16 On Part À Sa Guise Et L’on Chante

On part à sa guise et l’on chante

– Quel écho dira le refrain?

Ce sont nos vieux airs qui me hantent,

Et comme une angoisse m’étreint
On part à son heure et sans hâte

– Et le pas s’est précipité

On a choisi la route plate

– Nous allons gravir le sentier;
On part pour se prouver libre,

A son heure, sur la route qui plut

– Déjà on est las de la suivre:

N’est plus libre quiconque a voulu.
1899

17 On Part Et L’automne Morose

On part et l’automne morose

Que l’on croise au tournant du chemin

Flétrit d’un souffle les roses

Qu’on emportait dans la main;
On part, et la pluie, éployée

Comme une aile, vous frôle la joue:

La pluie banale a noyé

Tes larmes et les mêle à la boue.
On part vers l’aventure neuve;

Hier est là en sa jeune beauté

Qui sourit sous son voile de veuve;

On part et l’on pourrait rester
1899

18 Rester? Tu Es Folle, Pensée!

Rester? tu es folle, pensée!

On serait seul rien ne dure

Rester comme une ombre aux croisées,

Comme un portrait qui sourit au mur?
C’est déjà trop qu’on s’attarde;

Notre heure est loin sur la route

– Qu’est-ce donc que tu regardes

Là-bas? Qu’est-ce que tu écoutes?
Rester! il ne reste rien

Des rires, des rêves, de l’été

Ils s’en furent par d’autres chemins.

Je suis las d’avoir été.
1899

19 N’es-tu Lasse, Aussi, De Rêver D’hier?

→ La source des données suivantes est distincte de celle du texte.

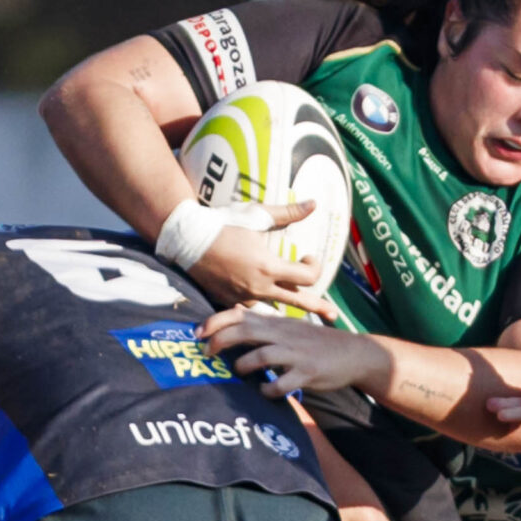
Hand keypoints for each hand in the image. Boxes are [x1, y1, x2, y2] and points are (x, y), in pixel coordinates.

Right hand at [189, 202, 336, 320]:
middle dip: (318, 307)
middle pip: (298, 302)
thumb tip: (314, 204)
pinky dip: (261, 302)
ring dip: (286, 302)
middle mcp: (258, 287)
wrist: (187, 238)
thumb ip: (288, 213)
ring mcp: (243, 298)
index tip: (309, 256)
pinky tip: (264, 300)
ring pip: (274, 306)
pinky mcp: (229, 301)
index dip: (315, 266)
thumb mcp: (257, 215)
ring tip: (299, 307)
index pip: (307, 277)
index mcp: (268, 267)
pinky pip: (252, 307)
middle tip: (334, 316)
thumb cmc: (223, 223)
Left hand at [200, 305, 380, 394]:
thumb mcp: (290, 326)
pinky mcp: (308, 373)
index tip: (198, 332)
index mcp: (278, 323)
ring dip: (244, 365)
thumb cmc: (316, 342)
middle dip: (221, 341)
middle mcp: (285, 334)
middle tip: (207, 354)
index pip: (242, 315)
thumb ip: (264, 323)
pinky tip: (265, 392)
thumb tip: (234, 314)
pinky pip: (282, 383)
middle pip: (246, 331)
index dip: (217, 321)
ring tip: (238, 372)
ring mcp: (296, 354)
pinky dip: (268, 389)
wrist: (354, 354)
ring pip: (262, 355)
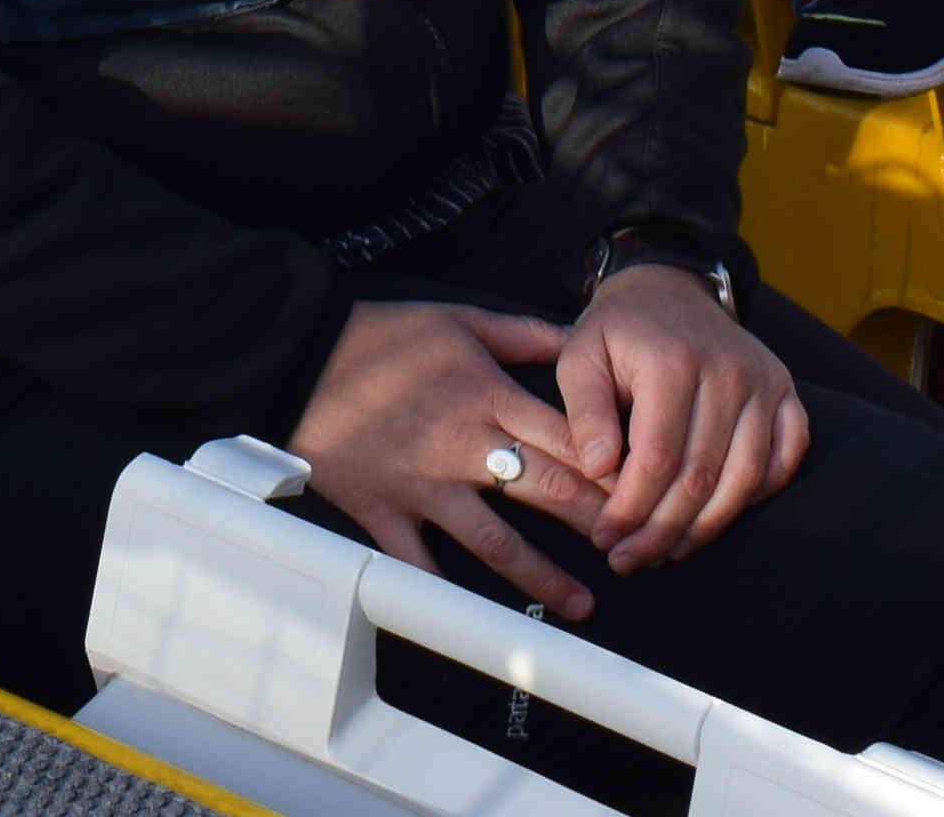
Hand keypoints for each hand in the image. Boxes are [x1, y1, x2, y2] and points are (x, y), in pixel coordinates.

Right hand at [288, 298, 605, 614]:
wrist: (299, 355)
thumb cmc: (377, 334)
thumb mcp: (458, 319)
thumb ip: (522, 333)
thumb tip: (575, 339)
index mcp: (487, 397)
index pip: (568, 438)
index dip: (612, 467)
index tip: (644, 489)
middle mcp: (463, 447)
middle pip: (545, 491)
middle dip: (596, 523)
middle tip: (634, 550)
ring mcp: (423, 487)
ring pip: (494, 542)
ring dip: (542, 577)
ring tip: (582, 605)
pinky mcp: (383, 513)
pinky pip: (418, 565)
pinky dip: (444, 596)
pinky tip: (476, 625)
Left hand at [552, 267, 806, 568]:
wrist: (669, 288)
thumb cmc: (618, 332)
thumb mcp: (579, 356)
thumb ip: (583, 412)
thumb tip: (600, 470)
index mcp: (672, 361)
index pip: (655, 459)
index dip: (630, 509)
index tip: (605, 538)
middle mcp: (727, 371)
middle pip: (700, 477)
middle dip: (661, 531)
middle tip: (630, 560)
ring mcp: (764, 382)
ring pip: (744, 479)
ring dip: (705, 529)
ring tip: (667, 552)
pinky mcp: (785, 391)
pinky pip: (785, 458)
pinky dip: (755, 496)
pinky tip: (716, 516)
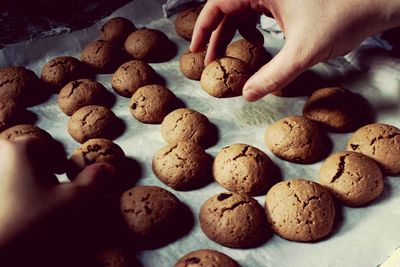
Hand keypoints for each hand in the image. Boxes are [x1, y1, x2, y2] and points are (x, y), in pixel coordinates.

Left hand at [0, 137, 114, 263]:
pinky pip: (6, 182)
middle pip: (30, 155)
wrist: (0, 251)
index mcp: (21, 148)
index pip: (51, 147)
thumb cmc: (32, 222)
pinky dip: (13, 191)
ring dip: (28, 181)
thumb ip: (94, 180)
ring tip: (35, 204)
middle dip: (43, 171)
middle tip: (50, 194)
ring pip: (16, 169)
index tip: (64, 179)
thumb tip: (108, 168)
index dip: (62, 164)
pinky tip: (20, 210)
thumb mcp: (74, 200)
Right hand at [190, 0, 399, 100]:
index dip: (202, 28)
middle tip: (209, 61)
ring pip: (242, 11)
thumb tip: (248, 95)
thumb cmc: (343, 16)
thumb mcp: (303, 51)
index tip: (194, 50)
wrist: (375, 2)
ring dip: (233, 34)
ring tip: (227, 56)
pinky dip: (251, 29)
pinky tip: (255, 44)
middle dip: (216, 36)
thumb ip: (273, 75)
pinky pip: (257, 11)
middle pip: (227, 9)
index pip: (219, 4)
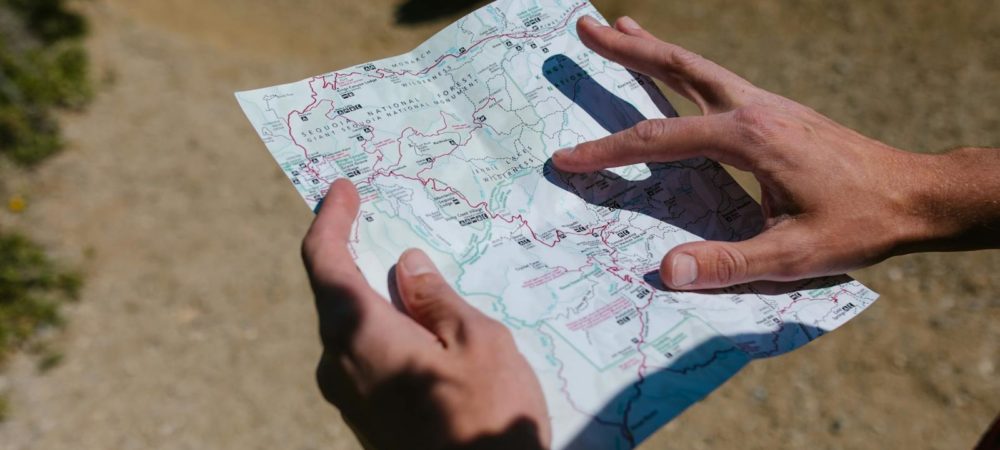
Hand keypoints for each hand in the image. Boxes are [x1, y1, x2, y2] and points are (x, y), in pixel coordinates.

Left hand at [302, 179, 549, 449]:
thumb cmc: (487, 416)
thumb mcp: (476, 342)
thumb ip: (437, 298)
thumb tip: (408, 267)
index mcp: (358, 334)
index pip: (324, 261)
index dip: (330, 220)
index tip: (343, 190)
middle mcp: (339, 365)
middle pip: (336, 294)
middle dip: (356, 255)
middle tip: (383, 221)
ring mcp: (349, 397)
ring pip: (352, 328)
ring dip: (376, 296)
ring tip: (415, 275)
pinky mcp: (366, 419)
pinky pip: (365, 357)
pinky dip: (384, 329)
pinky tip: (422, 327)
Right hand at [554, 15, 998, 289]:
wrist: (917, 194)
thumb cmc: (860, 224)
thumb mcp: (795, 255)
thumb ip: (730, 264)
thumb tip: (666, 271)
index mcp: (750, 137)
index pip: (661, 139)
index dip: (609, 150)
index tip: (567, 159)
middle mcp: (754, 108)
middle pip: (677, 69)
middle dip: (627, 50)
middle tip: (583, 26)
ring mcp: (768, 105)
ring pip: (698, 68)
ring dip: (655, 49)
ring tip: (620, 27)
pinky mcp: (779, 112)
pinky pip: (719, 81)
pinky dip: (686, 69)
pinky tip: (680, 76)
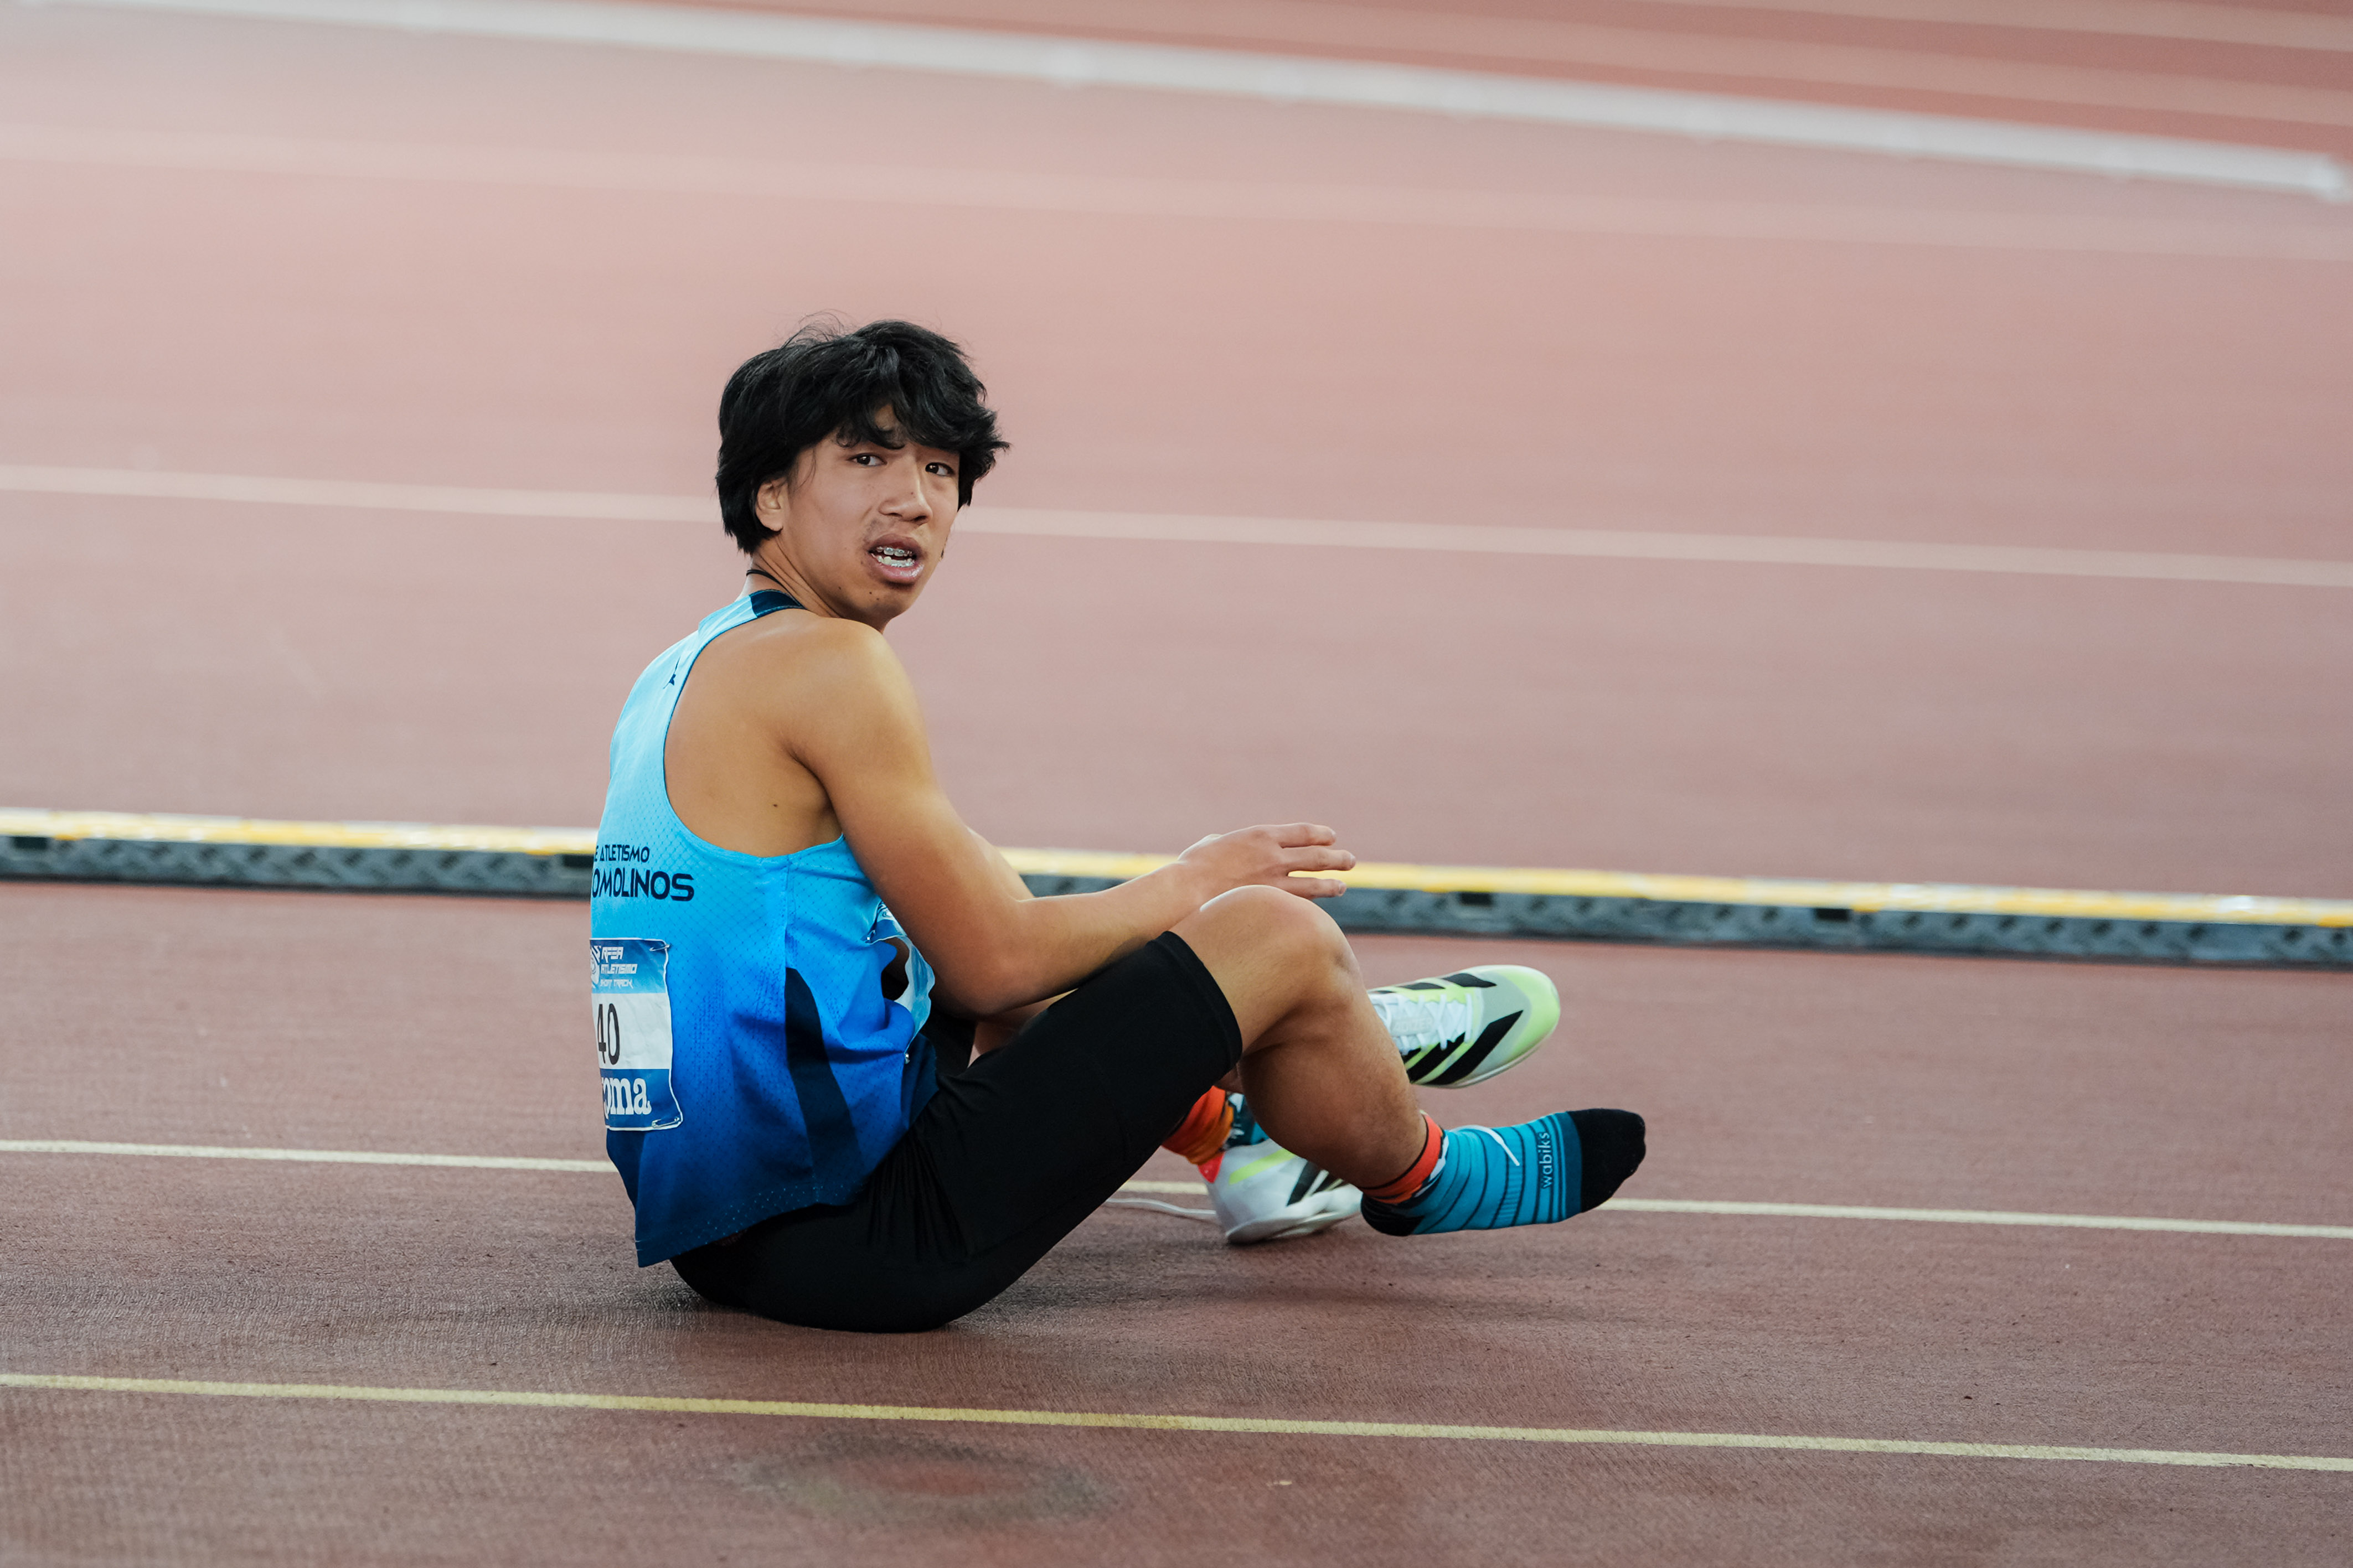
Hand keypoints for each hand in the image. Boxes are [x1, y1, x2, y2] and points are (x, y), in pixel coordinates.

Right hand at [1174, 823, 1356, 900]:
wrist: (1186, 889)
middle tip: (1349, 860)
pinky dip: (1312, 908)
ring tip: (1342, 886)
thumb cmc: (1192, 867)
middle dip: (1336, 858)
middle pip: (1316, 856)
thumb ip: (1225, 843)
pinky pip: (1298, 906)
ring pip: (1314, 884)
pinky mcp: (1269, 905)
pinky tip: (1318, 912)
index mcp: (1260, 835)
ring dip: (1331, 885)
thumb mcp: (1211, 845)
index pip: (1301, 833)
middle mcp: (1274, 856)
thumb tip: (1221, 843)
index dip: (1320, 835)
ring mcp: (1273, 882)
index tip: (1331, 837)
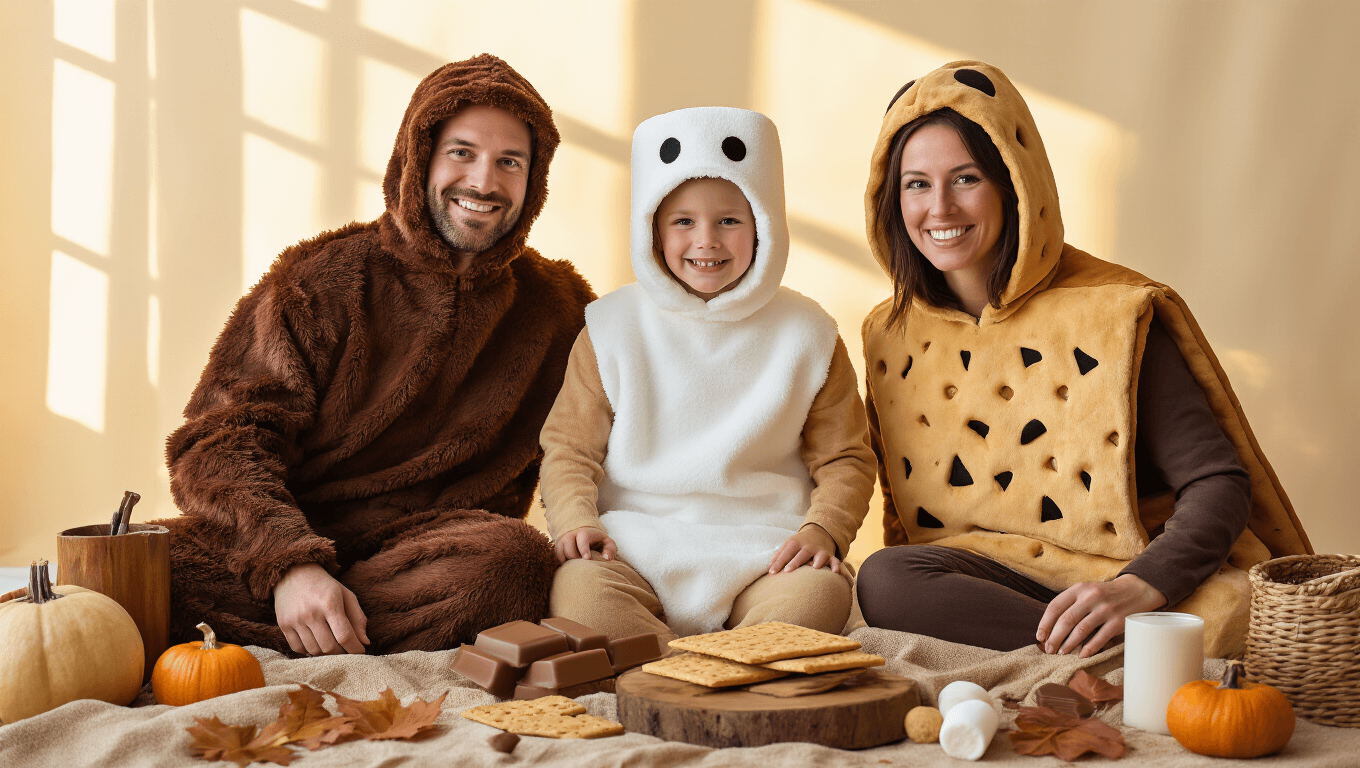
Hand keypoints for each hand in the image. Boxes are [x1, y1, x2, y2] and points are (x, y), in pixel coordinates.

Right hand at [273, 563, 369, 655]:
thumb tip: (365, 642)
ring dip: (325, 653)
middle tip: (346, 649)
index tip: (361, 652)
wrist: (294, 573)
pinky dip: (309, 651)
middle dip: (341, 653)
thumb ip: (358, 619)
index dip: (355, 648)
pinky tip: (316, 643)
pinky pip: (298, 649)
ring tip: (332, 646)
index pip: (344, 636)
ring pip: (314, 651)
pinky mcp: (283, 625)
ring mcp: (295, 620)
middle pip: (329, 647)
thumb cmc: (325, 586)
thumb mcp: (346, 595)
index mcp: (330, 604)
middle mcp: (311, 613)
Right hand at [555, 526, 616, 563]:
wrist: (585, 535)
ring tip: (576, 566)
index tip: (587, 559)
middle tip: (583, 565)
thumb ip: (610, 549)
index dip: (583, 549)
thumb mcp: (607, 543)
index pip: (582, 538)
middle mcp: (571, 535)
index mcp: (584, 532)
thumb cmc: (598, 541)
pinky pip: (556, 556)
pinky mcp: (558, 547)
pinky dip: (562, 563)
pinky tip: (570, 567)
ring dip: (567, 561)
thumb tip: (606, 558)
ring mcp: (562, 540)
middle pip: (568, 547)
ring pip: (560, 552)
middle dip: (575, 558)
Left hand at [769, 524, 839, 574]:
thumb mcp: (788, 545)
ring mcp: (820, 551)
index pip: (786, 553)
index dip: (779, 562)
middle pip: (802, 554)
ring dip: (818, 561)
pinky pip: (835, 561)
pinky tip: (835, 572)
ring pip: (819, 556)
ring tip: (815, 568)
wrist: (819, 533)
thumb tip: (769, 568)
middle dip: (795, 562)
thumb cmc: (799, 544)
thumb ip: (779, 556)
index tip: (771, 572)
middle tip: (787, 571)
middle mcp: (808, 546)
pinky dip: (836, 566)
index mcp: (795, 543)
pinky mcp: (830, 556)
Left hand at [1036, 574, 1166, 657]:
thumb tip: (1050, 628)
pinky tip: (1082, 655)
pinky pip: (1100, 638)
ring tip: (1062, 653)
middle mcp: (1091, 597)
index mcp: (1079, 589)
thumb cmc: (1104, 594)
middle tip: (1049, 650)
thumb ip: (1070, 605)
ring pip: (1081, 630)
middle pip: (1066, 620)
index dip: (1045, 624)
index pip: (1055, 607)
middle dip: (1054, 638)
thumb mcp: (1085, 591)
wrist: (1136, 590)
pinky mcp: (1118, 621)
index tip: (1040, 637)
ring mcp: (1105, 609)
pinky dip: (1089, 648)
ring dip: (1069, 644)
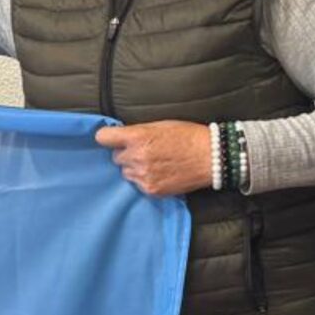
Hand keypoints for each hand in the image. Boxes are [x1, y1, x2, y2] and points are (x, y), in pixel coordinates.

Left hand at [95, 120, 212, 196]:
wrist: (211, 157)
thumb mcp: (161, 125)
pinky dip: (145, 179)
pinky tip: (161, 173)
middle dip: (126, 153)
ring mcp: (143, 175)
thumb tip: (120, 136)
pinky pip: (137, 184)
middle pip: (115, 156)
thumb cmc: (188, 136)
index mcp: (138, 137)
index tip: (112, 139)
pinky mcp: (151, 189)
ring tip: (155, 162)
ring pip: (126, 172)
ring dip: (134, 168)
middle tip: (145, 150)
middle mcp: (137, 157)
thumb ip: (138, 131)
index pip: (103, 138)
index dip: (108, 137)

N’es-tu lasse, aussi, de rêver d’hier?

N’es-tu prête à prophétiser?

Je suis triste et seul et fier

De mon rêve maîtrisé.
Ne veux-tu pas songer à l’ombre

Enfin! où nous entrons ce soir;

Et voudrais-tu que je renombre

Mes vieux et mes jeunes espoirs?
Je suis triste, par-delà la tristesse,

Et si seul que la foule m’émeut;

Pensée, seras-tu la prêtresse

Du Dieu de la vie, de leur Dieu?
1899

20 Son Temple Est Vaste Et Morose

Son temple est vaste et morose;

Son culte est fébrile et sans fin;

La prière, sans une pause,

S’élève d’hier en demain;
Et seul le choeur varie:

Tantôt maintes voix, tantôt une,

Aux accords du vent se marient

Au-dessus de la grève et des dunes;
On chante de voix haute ou discrète

– Qui sait si le choeur s’en grossit

Qui sait si la voix qu’on se prête

Ne s’étouffe pas dans le bruit?
1899

05 J’ai Couru D’abord; J’étais Jeune

J’ai couru d’abord; j’étais jeune;

Et puis je me suis assis:

Le jour était doux et les meules

Étaient tièdes, et ta lèvre aussi;
J’ai marché, j’étais grave,

Au pas léger de l’amour;

Qu’en dirai-je que tous ne savent?

J’ai marché le long du jour;
Et puis, au sortir de la sente,

Ce fut une ombre, soudain:

J’ai ri de ton épouvante;

Mais la nuit m’entoure et m’étreint.